Work to be completed: Without changing a single word, restate the entries below.

Given records Block Start

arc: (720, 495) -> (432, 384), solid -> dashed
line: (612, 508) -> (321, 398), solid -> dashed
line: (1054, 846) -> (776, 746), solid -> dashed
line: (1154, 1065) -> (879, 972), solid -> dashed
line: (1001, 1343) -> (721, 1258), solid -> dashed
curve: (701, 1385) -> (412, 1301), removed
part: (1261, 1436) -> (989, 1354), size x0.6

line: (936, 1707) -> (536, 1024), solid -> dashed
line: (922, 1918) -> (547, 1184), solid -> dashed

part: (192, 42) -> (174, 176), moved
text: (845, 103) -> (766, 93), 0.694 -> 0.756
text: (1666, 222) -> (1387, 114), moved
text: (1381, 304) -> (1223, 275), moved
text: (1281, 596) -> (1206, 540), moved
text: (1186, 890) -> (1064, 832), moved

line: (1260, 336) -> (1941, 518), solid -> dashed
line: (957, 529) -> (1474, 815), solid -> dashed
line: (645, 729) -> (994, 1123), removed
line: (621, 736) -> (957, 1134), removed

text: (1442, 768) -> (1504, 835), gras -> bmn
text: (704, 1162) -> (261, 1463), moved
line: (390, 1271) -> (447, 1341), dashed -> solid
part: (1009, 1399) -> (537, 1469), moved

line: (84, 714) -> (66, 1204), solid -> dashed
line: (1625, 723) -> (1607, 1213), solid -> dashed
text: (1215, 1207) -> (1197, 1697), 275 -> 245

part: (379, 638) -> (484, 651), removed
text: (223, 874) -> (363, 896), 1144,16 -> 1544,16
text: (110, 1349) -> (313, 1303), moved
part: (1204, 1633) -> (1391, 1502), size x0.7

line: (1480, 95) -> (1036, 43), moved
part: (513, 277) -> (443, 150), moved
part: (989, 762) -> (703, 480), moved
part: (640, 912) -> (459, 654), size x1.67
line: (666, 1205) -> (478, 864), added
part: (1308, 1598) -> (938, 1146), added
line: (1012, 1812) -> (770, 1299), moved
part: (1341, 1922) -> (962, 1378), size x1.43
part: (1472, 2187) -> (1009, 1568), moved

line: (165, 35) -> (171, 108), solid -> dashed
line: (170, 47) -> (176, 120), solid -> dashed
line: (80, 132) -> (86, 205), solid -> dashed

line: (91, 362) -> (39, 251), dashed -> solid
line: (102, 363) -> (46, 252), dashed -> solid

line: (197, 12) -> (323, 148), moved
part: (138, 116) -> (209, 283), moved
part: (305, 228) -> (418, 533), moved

Given records Block End

Result:
arc: (720, 495) -> (432, 384), solid -> dashed
line: (612, 508) -> (321, 398), solid -> dashed
line: (1054, 846) -> (776, 746), solid -> dashed
line: (1154, 1065) -> (879, 972), solid -> dashed
line: (1001, 1343) -> (721, 1258), solid -> dashed
curve: (701, 1385) -> (412, 1301), removed
part: (1261, 1436) -> (989, 1354), size x0.6

line: (936, 1707) -> (536, 1024), solid -> dashed
line: (922, 1918) -> (547, 1184), solid -> dashed

part: (192, 42) -> (174, 176), moved
text: (845, 103) -> (766, 93), 0.694 -> 0.756
text: (1666, 222) -> (1387, 114), moved
text: (1381, 304) -> (1223, 275), moved
text: (1281, 596) -> (1206, 540), moved
text: (1186, 890) -> (1064, 832), moved

line: (1260, 336) -> (1941, 518), solid -> dashed
line: (957, 529) -> (1474, 815), solid -> dashed
line: (645, 729) -> (994, 1123), removed
line: (621, 736) -> (957, 1134), removed

text: (1442, 768) -> (1504, 835), gras -> bmn
text: (704, 1162) -> (261, 1463), moved
line: (390, 1271) -> (447, 1341), dashed -> solid
part: (1009, 1399) -> (537, 1469), moved

line: (84, 714) -> (66, 1204), solid -> dashed
line: (1625, 723) -> (1607, 1213), solid -> dashed
text: (1215, 1207) -> (1197, 1697), 275 -> 245

part: (379, 638) -> (484, 651), removed
text: (223, 874) -> (363, 896), 1144,16 -> 1544,16
text: (110, 1349) -> (313, 1303), moved
part: (1204, 1633) -> (1391, 1502), size x0.7

line: (1480, 95) -> (1036, 43), moved
part: (513, 277) -> (443, 150), moved
part: (989, 762) -> (703, 480), moved
part: (640, 912) -> (459, 654), size x1.67
line: (666, 1205) -> (478, 864), added
part: (1308, 1598) -> (938, 1146), added
line: (1012, 1812) -> (770, 1299), moved
part: (1341, 1922) -> (962, 1378), size x1.43
part: (1472, 2187) -> (1009, 1568), moved

line: (165, 35) -> (171, 108), solid -> dashed
line: (170, 47) -> (176, 120), solid -> dashed
line: (80, 132) -> (86, 205), solid -> dashed

line: (91, 362) -> (39, 251), dashed -> solid
line: (102, 363) -> (46, 252), dashed -> solid

line: (197, 12) -> (323, 148), moved
part: (138, 116) -> (209, 283), moved
part: (305, 228) -> (418, 533), moved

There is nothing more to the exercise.